§ **Exercise description**: Scan the data beneath this task and copy each line that includes "pitch".

BEGIN

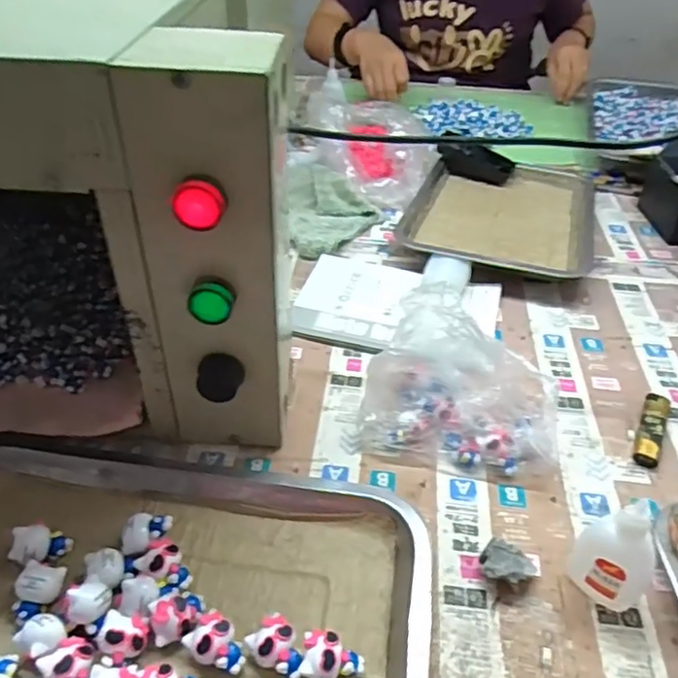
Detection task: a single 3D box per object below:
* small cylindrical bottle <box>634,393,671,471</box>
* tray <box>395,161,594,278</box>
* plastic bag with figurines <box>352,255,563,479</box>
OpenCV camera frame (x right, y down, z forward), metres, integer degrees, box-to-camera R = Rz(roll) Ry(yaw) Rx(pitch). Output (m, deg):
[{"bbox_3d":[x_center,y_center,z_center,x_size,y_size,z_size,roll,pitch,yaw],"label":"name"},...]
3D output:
[{"bbox_3d":[0.259,0.073,0.512,0.020,0.017,0.081,20,43,20],"label":"small cylindrical bottle"},{"bbox_3d":[0.205,-0.160,0.779,0.214,0.024,0.298,12,37,13],"label":"tray"},{"bbox_3d":[0.101,0.034,0.489,0.147,0.109,0.112,16,41,16],"label":"plastic bag with figurines"}]

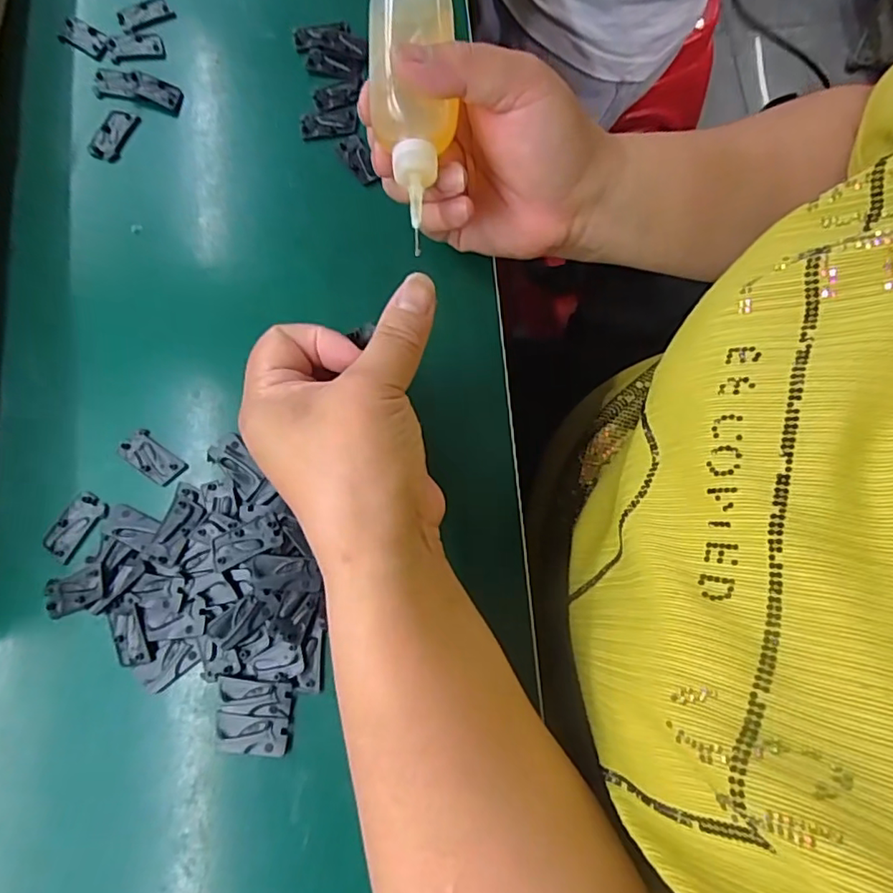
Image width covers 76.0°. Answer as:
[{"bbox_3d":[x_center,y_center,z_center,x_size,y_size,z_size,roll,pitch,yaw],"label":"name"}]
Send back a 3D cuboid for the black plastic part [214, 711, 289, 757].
[{"bbox_3d":[-0.090,0.132,0.262,0.033,0.004,0.017,4,76,3],"label":"black plastic part"}]

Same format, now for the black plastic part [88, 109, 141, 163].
[{"bbox_3d":[-0.203,-0.189,0.347,0.021,0.006,0.035,23,77,7],"label":"black plastic part"}]

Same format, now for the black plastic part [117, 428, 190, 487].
[{"bbox_3d":[-0.152,0.006,0.295,0.035,0.004,0.018,37,79,10],"label":"black plastic part"}]

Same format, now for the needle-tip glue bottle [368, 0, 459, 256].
[{"bbox_3d":[-0.015,-0.149,0.247,0.036,0.039,0.114,-1,80,-2],"label":"needle-tip glue bottle"}]

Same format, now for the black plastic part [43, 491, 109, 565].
[{"bbox_3d":[-0.187,0.040,0.286,0.019,0.004,0.033,35,79,10],"label":"black plastic part"}]

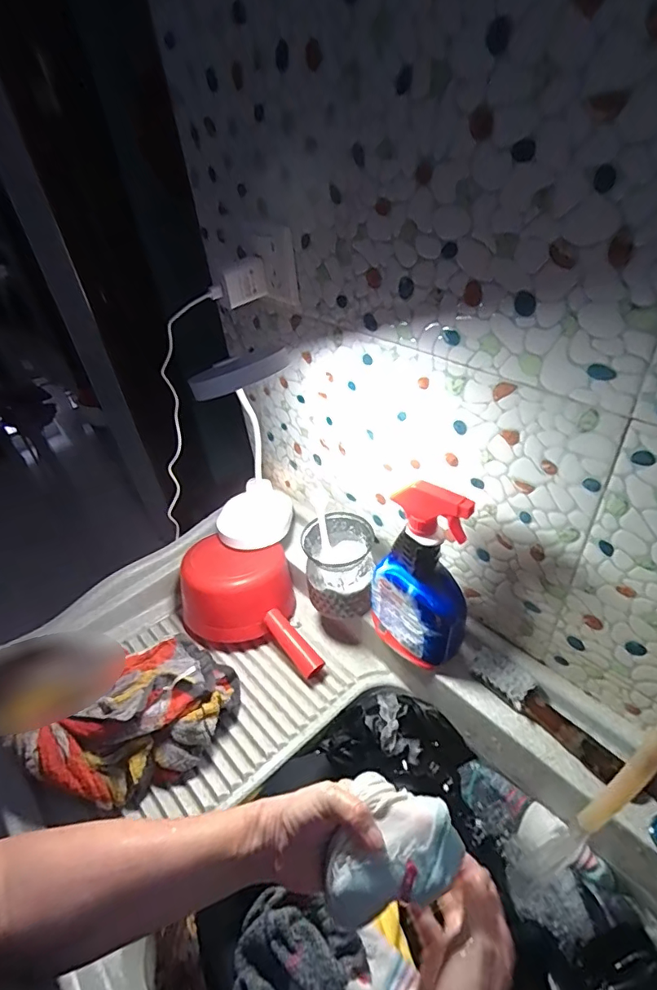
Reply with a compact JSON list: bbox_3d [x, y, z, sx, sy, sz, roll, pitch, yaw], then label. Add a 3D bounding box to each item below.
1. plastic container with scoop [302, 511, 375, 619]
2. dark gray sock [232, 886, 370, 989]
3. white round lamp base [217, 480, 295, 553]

END

§ **Answer for the task**:
OpenCV camera frame (x right, y down, z forward), metres, integer degrees, box-to-camera R = Rz(roll) Ry(yaw) Rx(pitch). Output (m, deg):
[{"bbox_3d":[x_center,y_center,z_center,x_size,y_size,z_size,roll,pitch,yaw],"label":"name"},...]
[{"bbox_3d":[x_center,y_center,z_center,x_size,y_size,z_size,roll,pitch,yaw],"label":"name"}]
Reply with a compact JSON list: bbox_3d [x, y, z, sx, sy, sz, roll, pitch, yaw], then label. Add a 3D bounding box to each item below.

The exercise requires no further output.